Northern Ireland news

Emergency department consultant warns of tough winter for NHS

Dr John Maxwell is an emergency department consultant in the Belfast Trust

AN emergency department consultant in the Belfast Trust has said this could be "one of the worst winters" the north's NHS will experience.

Dr John Maxwell said staff were working under "really challenging and difficult circumstances" as the second wave of the Covid pandemic has seen hospital admissions surge.

Hospitals across the north are currently operating at almost full capacity.

"We do know already that healthcare systems were under pressure", Dr Maxwell said.

"We are very concerned that this could be one of the worst winters that the NHS in Northern Ireland will experience, or is going to experience, unless we act to change, to do something different and get control of the situation.

"As a consequence of the Covid pandemic, it has moved a lot of things forward. We are taking a lot of actions to try and help with what is going on.

"Certainly primary and secondary care teams are working hand in hand to try and deliver the best possible care for all of our patients.

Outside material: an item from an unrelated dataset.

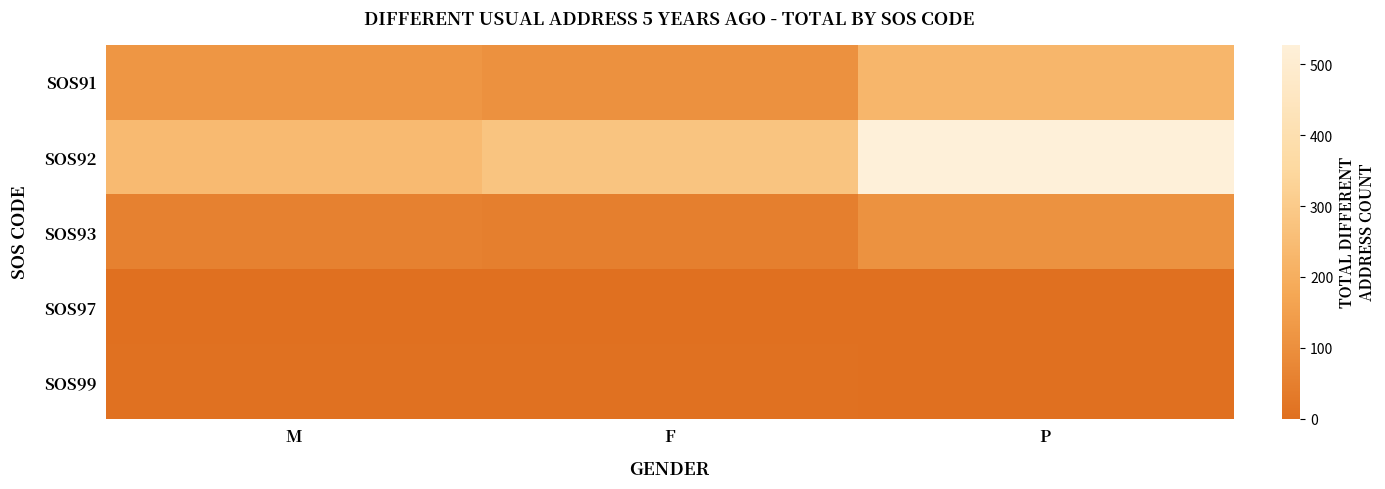

Between F and M, which is larger?

M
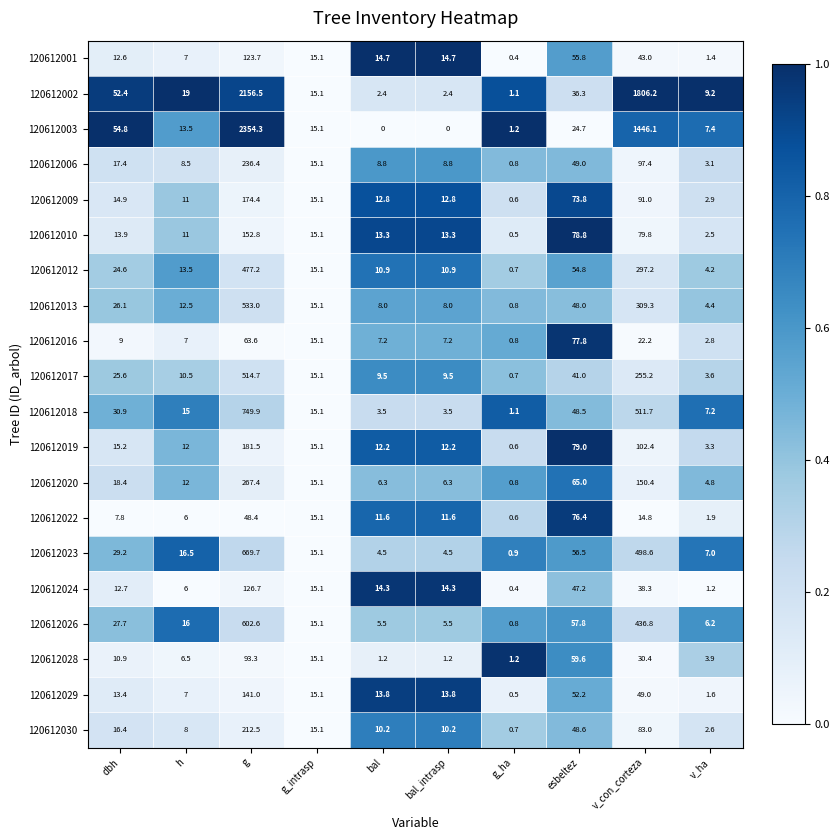

Which category has the lowest value in the 120612019 series?

g_ha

"We want to avoid unnecessary admissions, we want to absolutely discharge patients as much as we possibly can back to the right place.

"Of course one of the big drives in all of this has been getting the patient to the right place first time - so taking those inefficiencies out of the system".

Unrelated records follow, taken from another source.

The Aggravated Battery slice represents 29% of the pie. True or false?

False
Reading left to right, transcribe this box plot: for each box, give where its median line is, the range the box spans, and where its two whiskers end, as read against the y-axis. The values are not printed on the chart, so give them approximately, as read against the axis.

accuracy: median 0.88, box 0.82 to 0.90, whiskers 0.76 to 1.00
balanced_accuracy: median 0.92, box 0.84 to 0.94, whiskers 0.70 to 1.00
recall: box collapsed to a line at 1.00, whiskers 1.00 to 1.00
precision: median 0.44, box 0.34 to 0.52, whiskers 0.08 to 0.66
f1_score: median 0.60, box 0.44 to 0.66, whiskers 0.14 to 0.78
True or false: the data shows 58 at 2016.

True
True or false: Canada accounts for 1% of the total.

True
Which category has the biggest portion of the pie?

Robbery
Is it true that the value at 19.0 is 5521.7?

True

Dr Maxwell said healthcare staff wanted to thank the public "and say we do understand all the sacrifices that have been made".

"There are a lot of sacrifices in every way of life here, but I would also say please support the public health message that is out there.

"You have to absolutely abide by what we are trying to do, otherwise you will have an NHS that is overwhelmed, we will not get through this unless we do work together."

The senior medic added that he is confident both health minister Swann and the chief medical officer, Michael McBride, were doing all in their power to get through the crisis, but staff shortages were still a major problem.

"I know they are working tirelessly and constantly to find way through this, and guide people in the right direction as well as supporting the trusts, the GPs and primary care," he said.

"As a clinician I haven't found any barrier to resource in terms of Covid.

"But the resource that is always going to be a problem is workforce, that is your supply and demand, you've a very static supply. It takes three years to train a nurse, it takes 15 years to train a consultant.

"We have a pandemic that has just came upon us, we have 360 extra patients that we wouldn't have had before, all needing serious ventilatory support, but we can't suddenly produce another 100 ICU consultants, we can't suddenly produce another 1000 nurses."